Pop Singh was one of the first in this movement of transformation.
Umrao recalls that he faced a number of hurdles on the way. The first one was getting a loan. At the time, getting a bank loan to dig a pond was something no one would have imagined.
“I was the one to send Pop Singh to the bank for a loan. But, after he was literally thrown out and insulted, I intervened and was told that no bank in the country had, until then, offered loans for digging ponds. Finally, another bank agreed but at a prime lending rate of 17-18 per cent. Pop Singh agreed, and in a few years, not only did he pay it all off, but his income grew from a few thousand to almost Rs 40 lakh a year,” says Umrao. He adds, that digging for the smallest pond (minimum half a bigha) would be an investment of about Rs 1.5 lakh or Rs 2 lakh.
Another aspect that IAS Umaro concentrated was to ensure a shorter break-even time period. According to him, for projects like these it usually takes 20 years to breakeven. “But, I wanted to ensure that they get the returns in less than 3 years. For that, the scheme helped the farmers take three crops instead of one. Also, the continuous recharging of the groundwater helped them to fight drought effectively,” he says.
A Succession of Successes
Pop Singh’s success story, one of the firsts then, resonated with thousands of other farmers in the region. Not only did his pond end water scarcity in his area, raise the ground water level, but also motivated other large farmers to join in.

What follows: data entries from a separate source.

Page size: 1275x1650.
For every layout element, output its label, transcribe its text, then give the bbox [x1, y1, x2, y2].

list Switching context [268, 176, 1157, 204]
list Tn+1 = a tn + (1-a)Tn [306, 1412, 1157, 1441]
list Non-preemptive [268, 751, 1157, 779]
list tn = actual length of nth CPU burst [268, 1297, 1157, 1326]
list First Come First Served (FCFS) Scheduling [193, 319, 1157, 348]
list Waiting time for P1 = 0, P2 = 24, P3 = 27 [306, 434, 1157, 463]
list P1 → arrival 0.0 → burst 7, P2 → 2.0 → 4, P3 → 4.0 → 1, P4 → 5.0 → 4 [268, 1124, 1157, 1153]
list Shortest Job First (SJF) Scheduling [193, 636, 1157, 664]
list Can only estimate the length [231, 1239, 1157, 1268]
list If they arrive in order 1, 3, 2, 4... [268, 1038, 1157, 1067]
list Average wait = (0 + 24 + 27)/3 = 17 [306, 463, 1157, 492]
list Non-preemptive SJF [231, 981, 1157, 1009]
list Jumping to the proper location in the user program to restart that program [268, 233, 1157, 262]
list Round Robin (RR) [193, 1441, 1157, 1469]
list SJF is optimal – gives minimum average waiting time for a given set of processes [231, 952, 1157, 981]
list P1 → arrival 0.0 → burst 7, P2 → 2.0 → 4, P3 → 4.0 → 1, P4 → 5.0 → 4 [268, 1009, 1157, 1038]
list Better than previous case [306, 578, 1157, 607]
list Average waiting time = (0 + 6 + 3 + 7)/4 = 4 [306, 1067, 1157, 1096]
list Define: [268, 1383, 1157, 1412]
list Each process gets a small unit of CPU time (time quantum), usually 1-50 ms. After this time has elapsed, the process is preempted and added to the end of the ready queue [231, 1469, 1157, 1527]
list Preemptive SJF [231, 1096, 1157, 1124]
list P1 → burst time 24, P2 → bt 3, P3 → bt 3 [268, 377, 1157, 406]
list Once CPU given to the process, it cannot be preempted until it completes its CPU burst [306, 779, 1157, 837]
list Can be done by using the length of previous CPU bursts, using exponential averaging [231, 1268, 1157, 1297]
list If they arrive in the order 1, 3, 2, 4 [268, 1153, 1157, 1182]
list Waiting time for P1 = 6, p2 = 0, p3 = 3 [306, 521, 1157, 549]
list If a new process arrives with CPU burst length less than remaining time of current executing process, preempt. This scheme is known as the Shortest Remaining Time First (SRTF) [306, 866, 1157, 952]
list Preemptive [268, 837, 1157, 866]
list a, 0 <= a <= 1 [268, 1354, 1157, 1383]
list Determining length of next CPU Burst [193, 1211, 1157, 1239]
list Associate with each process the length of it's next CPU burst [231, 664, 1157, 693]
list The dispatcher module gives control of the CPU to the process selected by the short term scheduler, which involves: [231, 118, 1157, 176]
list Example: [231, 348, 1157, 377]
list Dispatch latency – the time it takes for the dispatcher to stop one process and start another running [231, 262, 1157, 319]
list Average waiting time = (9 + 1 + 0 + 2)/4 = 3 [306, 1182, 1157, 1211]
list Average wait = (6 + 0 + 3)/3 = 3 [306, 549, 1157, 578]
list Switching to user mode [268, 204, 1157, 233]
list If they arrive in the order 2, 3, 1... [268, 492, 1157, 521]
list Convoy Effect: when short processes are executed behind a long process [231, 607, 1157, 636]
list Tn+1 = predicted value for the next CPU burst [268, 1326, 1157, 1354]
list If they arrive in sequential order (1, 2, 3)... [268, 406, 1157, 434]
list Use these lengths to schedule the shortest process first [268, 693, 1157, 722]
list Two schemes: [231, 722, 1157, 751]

Soon word spread to nearby districts like Vidisha, Ratlam, Mandsaur, Ujjaina and Raisen, where farmers adopted the same model. Seeing the success rate, more banks began to provide loans to smaller farmers and at lower rates as well.
“Now, when you enter the villages in the area, it’s a surprising sight to behold. From thousands of functional tube wells, pucca houses to expensive cars, these villages are filled with signs of prosperity,” adds Umrao.
Further, owing to its transformed ecosystem, these villages have emerged to become hotbeds for migratory birds like Siberian cranes, butterflies, etc.
Since then, IAS Umrao has been sharing this model with other states as well, including the drought-prone Bundelkhand area in Uttar Pradesh, and Marathwada in Maharashtra. Meanwhile, other regions like Latur and Chandrapur have already adopted it.
Its success motivated the Madhya Pradesh government to create mass impact in 2008 by adopting the Dewas model under the name, Balram Talab Yojana. In 2011-12, it was selected by the United Nations as one of the three top water management practices globally!
“People don’t realise this, but land is not the most important element for farming, its water. And, adequate supply of water can truly transform lives. Dewas is a living example of how years of environmental degradation can be healed with the right approach, innovation and perseverance,” concludes the water warrior of Dewas, IAS Umakant Umrao.